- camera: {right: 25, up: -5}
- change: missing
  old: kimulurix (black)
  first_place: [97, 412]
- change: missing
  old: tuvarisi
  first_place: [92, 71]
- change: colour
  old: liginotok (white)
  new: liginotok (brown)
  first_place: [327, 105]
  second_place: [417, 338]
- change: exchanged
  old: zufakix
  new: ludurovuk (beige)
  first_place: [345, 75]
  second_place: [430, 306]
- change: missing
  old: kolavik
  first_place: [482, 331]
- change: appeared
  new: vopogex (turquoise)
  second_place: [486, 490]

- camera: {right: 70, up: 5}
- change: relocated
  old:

■ ■ ■ ■ ■

Your goal »
All the data above should be restated in full, exactly.

Solution »
- camera: {right: 25, up: -5}
- change: missing
  old: kimulurix (black)
  first_place: [97, 412]
- change: missing
  old: tuvarisi
  first_place: [92, 71]
- change: colour
  old: liginotok (white)
  new: liginotok (brown)
  first_place: [327, 105]
  second_place: [417, 338]
- change: exchanged
  old: zufakix
  new: ludurovuk (beige)
  first_place: [345, 75]
  second_place: [430, 306]
- change: missing
  old: kolavik
  first_place: [482, 331]
- change: appeared
  new: vopogex (turquoise)
  second_place: [486, 490]

- camera: {right: 70, up: 5}
- change: relocated
  old:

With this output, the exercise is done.